Prévision numérique du temps : 36 heures d'anticipation gagnées en 20 ans
Les modèles de prévisions numériques du temps se sont considérablement améliorés. Ils intègrent également beaucoup plus de données d'observation. Pour matérialiser ces progrès, Météo-France a rejoué la situation, en faisant tourner les modèles actuels pour analyser la situation de l'époque. Les résultats sont saisissants : même sur ces événements extrêmes, 36 heures d'anticipation au moins ont été gagnés en 20 ans.
23 décembre 1999
Le 23 décembre 1999, avant-veille de Noël, la situation météorologique, comme souvent à cette période de l'année, est propice à la formation des tempêtes sur le proche Atlantique. Les prévisionnistes de Météo-France s'inquiètent des prévisions fournies par les modèles numériques et confrontent les résultats avec les observations. La situation est suffisamment préoccupante pour que des bulletins d'alerte annonçant des vents violents soient diffusés vers les services de la Sécurité civile, conformément aux procédures de sécurité en vigueur... Quatre jours plus tard, la France compte ses victimes : en moins de 48 heures, deux tempêtes successives d'une violence inimaginable ont traversé notre pays à grande vitesse, laissant après leur passage 92 victimes et des dégâts matériels d'une très grande ampleur.
Pour Lothar, Les modèles de Météo-France de l'époque ont fourni des prévisions pertinentes, dès le 25 décembre à 00 UTC. Cependant, le développement explosif de la tempête est sous-estimé par le modèle du fait de son caractère extrême.
L'importance du creusement associé à la première tempête lors de son développement explosif est telle que le modèle ne parvient pas à restituer correctement les paramètres aux divers niveaux.
Pour Martin, dès la matinée du 27 décembre, le scénario d'évolution adopté par Météo-France au vu des résultats du modèle de prévision ARPEGE prévoit le passage d'une forte tempête nécessitant le déclenchement d'une nouvelle alerte au niveau national.
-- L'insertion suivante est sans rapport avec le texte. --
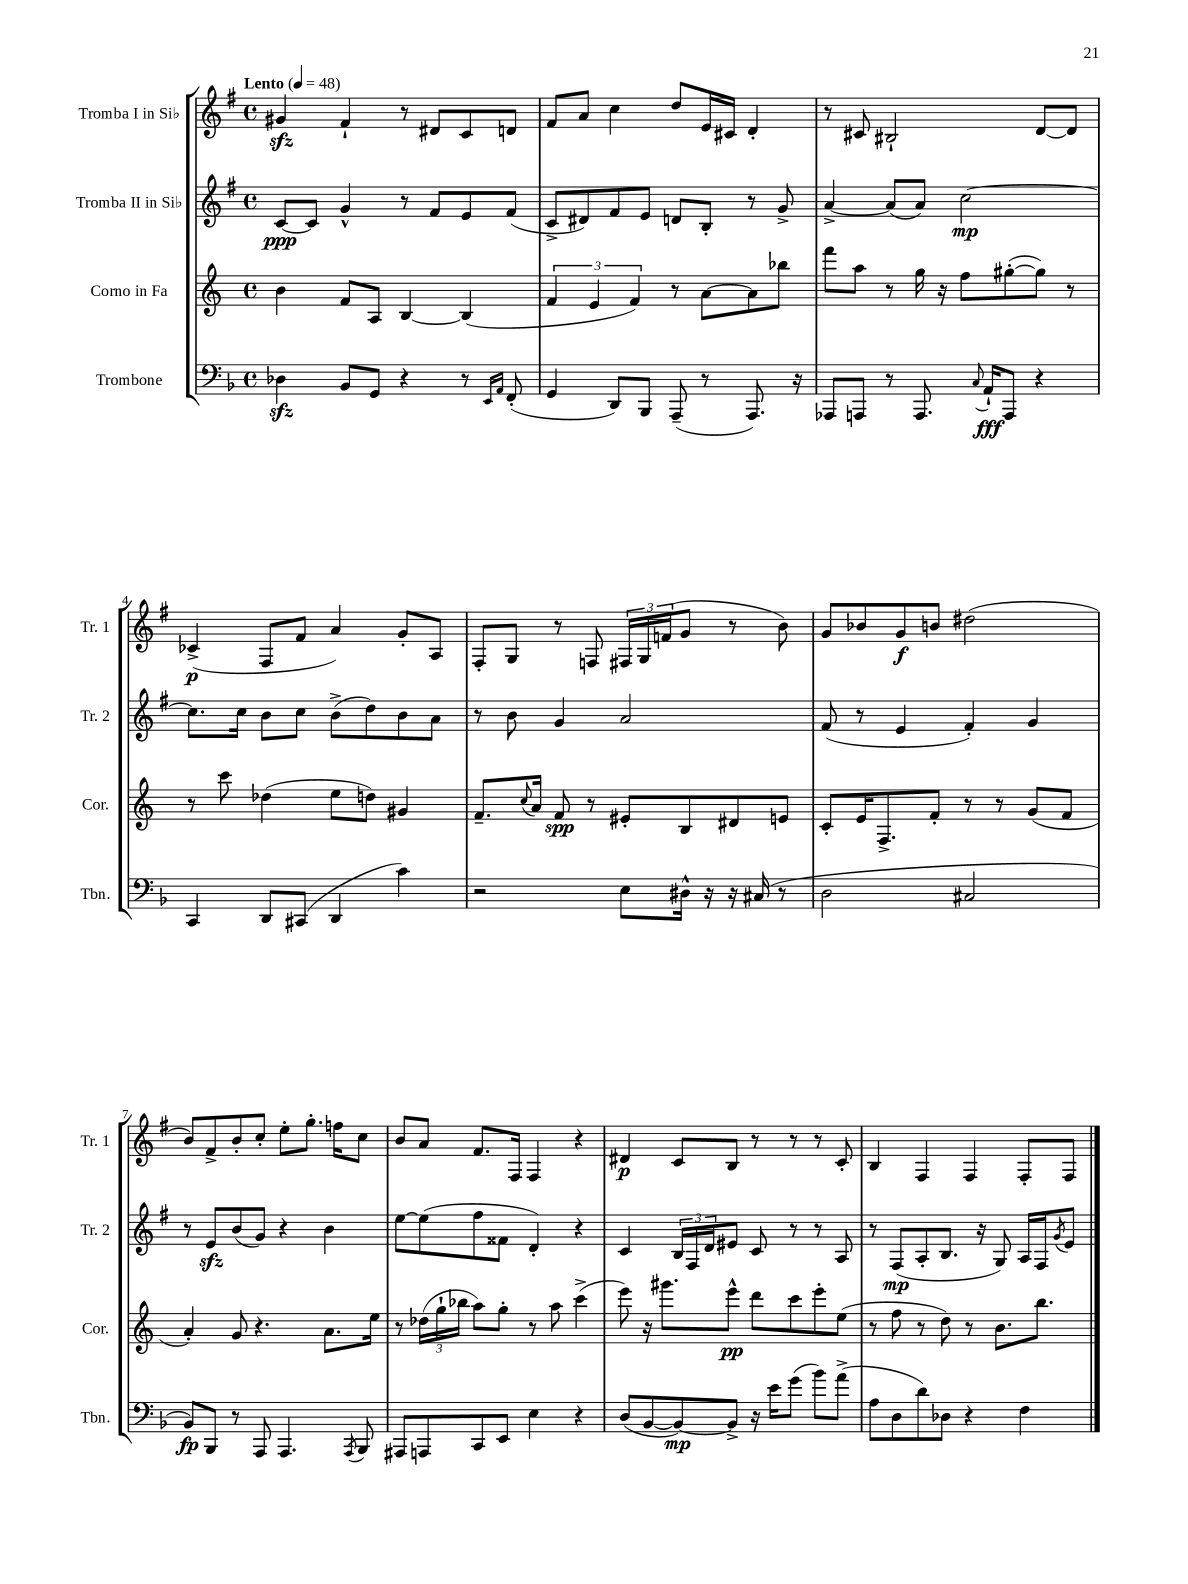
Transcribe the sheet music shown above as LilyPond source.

<<
\new StaffGroup <<
\new Staff = "s0" \with { instrumentName = "Tromba I in Sib" shortInstrumentName = "Tr. 1" } {
    \clef treble \key g \major \defaultTimeSignature \time 4/4 \tempo "Lento" 4 = 48
    gis'4\sfz fis'4-! r8 dis'8 c'8 d'8 |
    fis'8 a'8 c''4 d''8 e'16 cis'16 d'4-. |
    r8 cis'8 bis2-! d'8~ d'8 |
    ces'4->\p( fis8 fis'8 a'4) g'8-. a8 |
    fis8-. g8 r8 f8 \tuplet 3/2 { fis16 g16 f'16( } g'8 r8 b'8) |
    g'8 bes'8 g'8\f b'8 dis''2( |
    b'8) fis'8-> b'8-. c''8-. e''8-. g''8.-. f''16 c''8 |
    b'8 a'8 fis'8. fis16 fis4 r4 |
    dis'4\p c'8 b8 r8 r8 r8 c'8-. |
    b4 fis4 fis4 fis8-. fis8 \bar "|." |
}
\new Staff = "s1" \with { instrumentName = "Tromba II in Sib" shortInstrumentName = "Tr. 2" } {
    \clef treble \key g \major \defaultTimeSignature \time 4/4
    c'8~\ppp c'8 g'4-^ r8 fis'8 e'8 fis'8( |
    c'8-> dis'8) fis'8 e'8 d'8 b8-. r8 g'8-> |
    a'4~-> a'8( a'8) c''2~\mp |
    c''8. c''16 b'8 c''8 b'8->( d''8) b'8 a'8 |
    r8 b'8 g'4 a'2 |
    fis'8( r8 e'4 fis'4-.) g'4 |
    r8 e'8\sfz b'8( g'8) r4 b'4 |
    e''8~ e''8( fis''8 fisis'8 d'4-.) r4 |
    c'4 \tuplet 3/2 { b16 fis16 d'16 } eis'8 c'8 r8 r8 a8 |
    r8 fis8\mp( a8-. b8. r16 g8) a16 fis16 \acciaccatura { g'8 } e'8 \bar "|." |
}
\new Staff = "s2" \with { instrumentName = "Corno in Fa" shortInstrumentName = "Cor." } {
    \clef treble \key c \major \defaultTimeSignature \time 4/4
    b'4 f'8 a8 b4~ b4( |
    \tuplet 3/2 { f'4 e'4 f'4) } r8 a'8~ a'8 bes''8 |
    f'''8 a''8 r8 g''16 r16 f''8 gis''8~-.( gis''8) r8 |
    r8 c'''8 des''4( e''8 d''8) gis'4 |
    f'8.-- \appoggiatura { c''8 } a'16 f'8\spp r8 eis'8-. b8 dis'8 e'8 |
    c'8-. e'16 f8.-> f'8-. r8 r8 g'8( f'8 |
    a'4-.) g'8 r4. a'8. e''16 |
    r8 \tuplet 3/2 { des''16( g''16-! bes''16 } a''8) g''8-. r8 a''8 c'''4->( |
    e'''8) r16 gis'''8. e'''8-^\pp d'''8 c'''8 e'''8-. e''8( |
    r8 f''8 r8 d''8) r8 b'8. b''8. \bar "|." |
}
\new Staff = "s3" \with { instrumentName = "Trombone" shortInstrumentName = "Tbn." } {
    \clef bass \key f \major \defaultTimeSignature \time 4/4
    des4\sfz bes,8 g,8 r4 r8 \grace { e,16 a,16 } f,8-.( |
    g,4 d,8) bes,,8 a,,8--( r8 a,,8.) r16 |
    aes,,8 a,,8 r8 a,,8. \appoggiatura { c8 } a,16-!\fff a,,8 r4 |
    c,4 d,8 cis,8( d,4 c'4) |
    r2 e8 dis16-^ r16 r16 cis16( r8 |
    d2 cis2 |
    bes,8\fp) bes,,8 r8 a,,8 a,,4. \acciaccatura { a,,8 } bes,,8 |
    ais,,8 a,,8 c,8 e,8 e4 r4 |
    d8( bes,8~ bes,8~\mp) bes,8-> r16 e'16 g'8( bes'8) a'8->( |
    a8 d8 d'8) des8 r4 f4 \bar "|." |
}
>>
>>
Le modèle ne permet cependant pas d'anticiper précisément la trajectoire de Martin.
Pour cette seconde tempête, plus classique que la première, un nombre insuffisant d'observations sur l'Atlantique et le rejet intempestif de bonnes observations s'écartant trop de l'ébauche – constituée par une prévision à 6 heures d'échéance pour le 27 décembre à 12 UTC – ont conduit à de mauvaises analyses de la pression au niveau de la mer et des paramètres d'altitude.
Et si ces tempêtes se produisaient aujourd'hui ?
L'amélioration continue de nos modèles de prévisions numériques du temps, soutenue par la recherche et par l'augmentation considérable de la puissance de calcul, permettrait aujourd'hui d'obtenir 36 heures d'anticipation sur la prévision de l'arrivée de Lothar.
Avec un système de prévision numérique proche de notre savoir-faire d'aujourd'hui, la prévision pour le 26/12 à 06 UTC, heure à laquelle la dépression a déjà atteint son stade de maturité sur la France, réalisée à partir du 23 décembre à 18 h UTC est de même qualité que la prévision réalisée à l'époque le 25 décembre à 06 h UTC.
Les progrès de la prévision numérique du temps se concrétisent aussi pour les événements extrêmes.
Et c'est sans compter les progrès de l'observation. Ces prévisions rejouées utilisent en effet un état initial qui ne peut incorporer que les observations de l'époque. Or le monde de l'observation a aussi vu l'arrivée massive de nouvelles données mesurées par les satellites. On peut imaginer que l'on aurait pu faire encore mieux aujourd'hui. Cette expérience n'exploite pas non plus les potentialités de la plus haute résolution autorisée aujourd'hui, à savoir une résolution des modèles portées à 5 km sur la France en global, et à 1,3 km en prévision régionale.
Beaucoup de choses ont changé depuis 20 ans, des performances de la prévision à la chaîne d'alerte, perfectionnées avec la vigilance.